21 November 2008

Amazon announced their Hosted Public Data Sets service today, and I expect it to be a game changer. Finding and using datasets on the web just got a lot easier. Similar to how developers can share Amazon Machine Images on EC2, you can now freely share large datasets in the cloud using Amazon EBS snapshots.

A few months ago, Jeff Bar stopped by Juice to talk with our team about how we are using Amazon EC2 and SQS to scale our data mining efforts. One of the issues I brought up was the potential cost and hassle of shuffling large datasets on and off AWS. Jeff discussed his concept of using Amazon as a kind of data & application ecosystem, where various companies, researchers, and data providers interact on AWS and take advantage of the transfer efficiencies of staying within the Amazon infrastructure and using data and APIs locally.

This seems to be a part of that vision, and I'm looking forward to unleashing Hadoop on whatever data flows into the system.
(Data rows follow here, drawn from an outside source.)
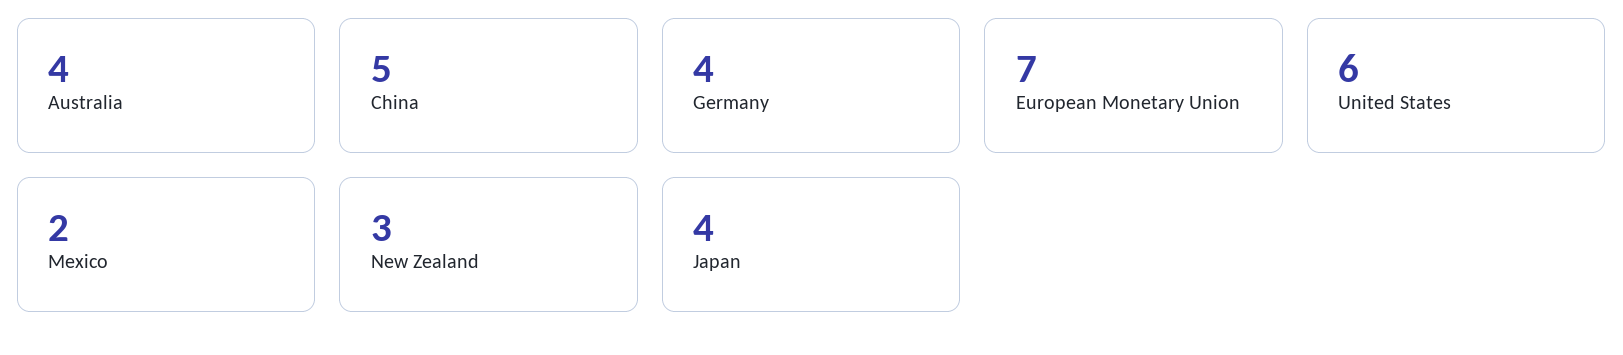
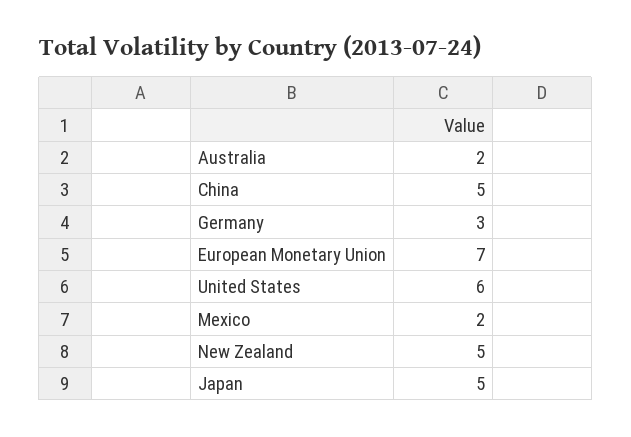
Australia: 4 -> 2
Germany: 4 -> 3
New Zealand: 3 -> 5
Japan: 4 -> 5

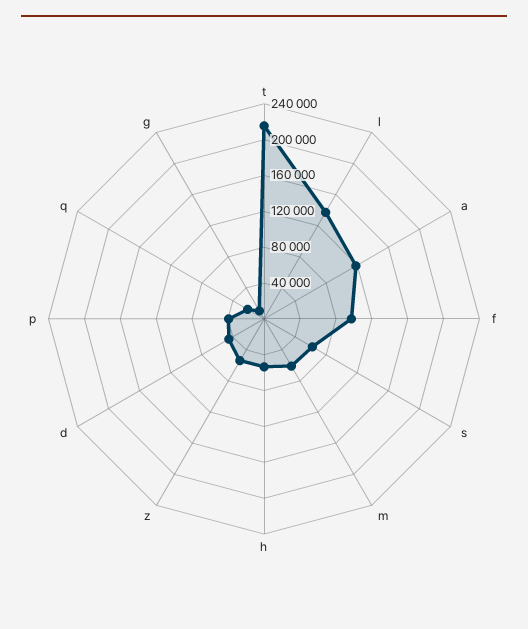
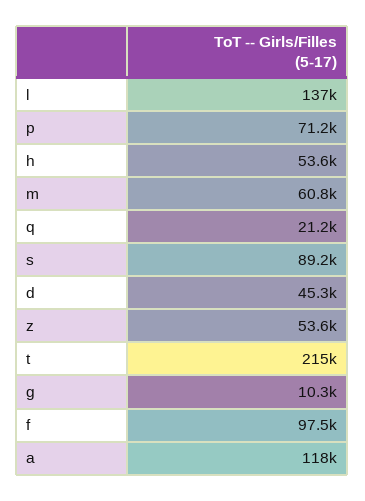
s: 60000 -> 89200
p: 40000 -> 71200

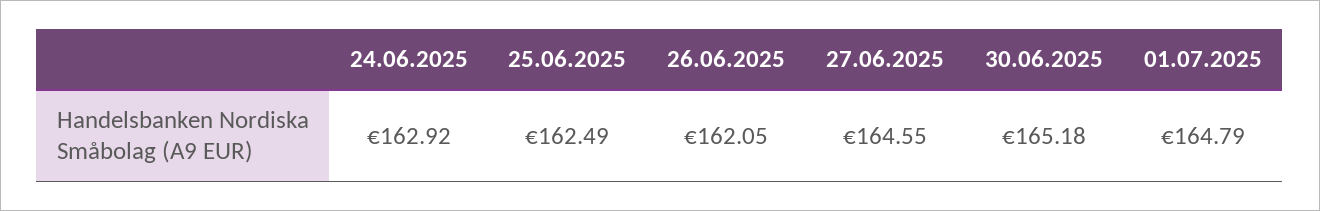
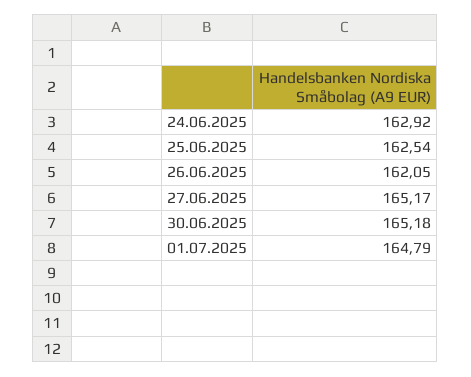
25.06.2025: 162.49 -> 162.54
27.06.2025: 164.55 -> 165.17

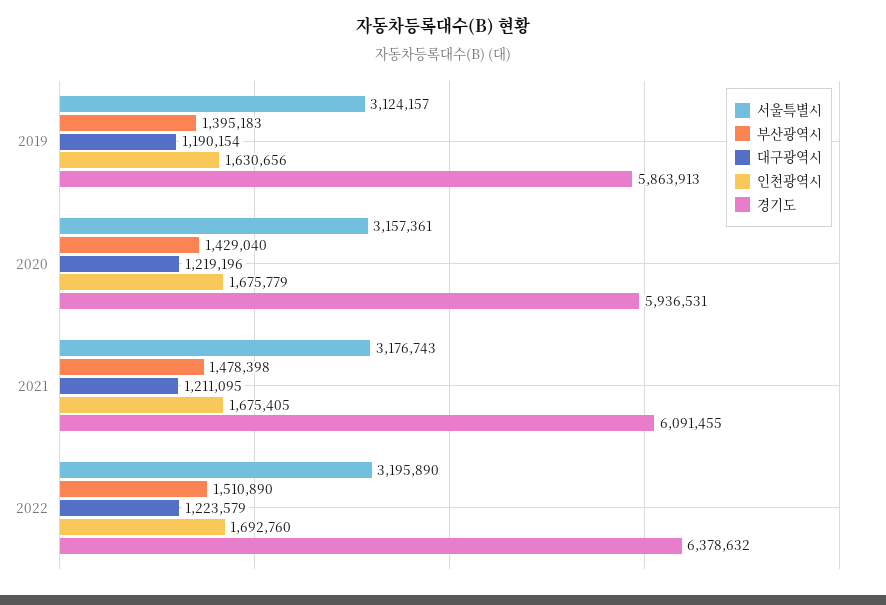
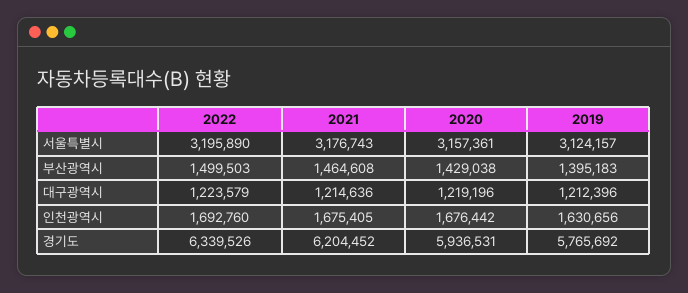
대구광역시, 2019: 1190154 -> 1212396
경기도, 2019: 5863913 -> 5765692
부산광역시, 2020: 1429040 -> 1429038
인천광역시, 2020: 1675779 -> 1676442
부산광역시, 2021: 1478398 -> 1464608
대구광역시, 2021: 1211095 -> 1214636
경기도, 2021: 6091455 -> 6204452
부산광역시, 2022: 1510890 -> 1499503
경기도, 2022: 6378632 -> 6339526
From the AWS Public Data site:

Select public data sets are hosted on Amazon EC2 for free as Amazon Elastic Block Store (Amazon EBS) snapshots. Amazon EC2 customers can access this data by creating their own personal Amazon EBS volumes, using the public data set snapshots as a starting point. They can then access, modify and perform computation on these volumes directly using their Amazon EC2 instances and just pay for the compute and storage resources that they use. If available, researchers can also use pre-configured Amazon Machine Images (AMIs) with tools like Inquiry by BioTeam to perform their analysis. To get started using the Public Data Sets on AWS, simply perform these three easy steps:
  • 1. Sign up for an Amazon EC2 account.
  • 2. Launch an Amazon EC2 instance.
  • 3. Create an Amazon EBS volume using the Snapshot ID listed in the catalog above for your chosen snapshot.
...If you have a public domain or non-proprietary data set that you think is useful and interesting to the AWS community, please submit a request below and the AWS team will review your submission and get back to you. Typically the data sets in the repository are between 1 GB to 1 TB in size (based on the Amazon EBS volume limit), but we can work with you to host larger data sets as well. You must have the right to make the data freely available.